→ Activity:
From the line containing "pinky dip: (181, 170)" through the last line of the data, both ends included, write out every line exactly; omit the pictures.

→ Working data:
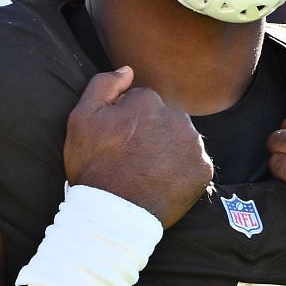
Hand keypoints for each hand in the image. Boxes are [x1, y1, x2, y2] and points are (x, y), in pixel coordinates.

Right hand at [65, 67, 213, 225]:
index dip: (126, 122)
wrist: (112, 214)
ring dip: (168, 150)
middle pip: (164, 118)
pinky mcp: (203, 170)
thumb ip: (103, 85)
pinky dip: (181, 170)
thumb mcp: (81, 118)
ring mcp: (193, 145)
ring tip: (147, 171)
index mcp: (149, 101)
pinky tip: (162, 181)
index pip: (142, 103)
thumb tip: (128, 70)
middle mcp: (177, 117)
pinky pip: (193, 162)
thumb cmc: (93, 166)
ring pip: (181, 139)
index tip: (117, 143)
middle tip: (132, 159)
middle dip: (151, 133)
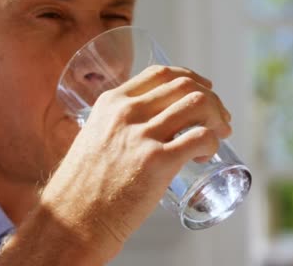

→ Solution for this exercise:
pinky dip: (181, 170)
thumb mcp: (81, 118)
ring mcp: (193, 145)
ring tip: (147, 171)
index mcp: (149, 101)
pinky tip: (162, 181)
index pip: (142, 103)
thumb tip: (128, 70)
middle mcp: (177, 117)
pinky pip: (193, 162)
thumb cmc: (93, 166)
ring pip: (181, 139)
index tip: (117, 143)
middle tip: (132, 159)
middle dip: (151, 133)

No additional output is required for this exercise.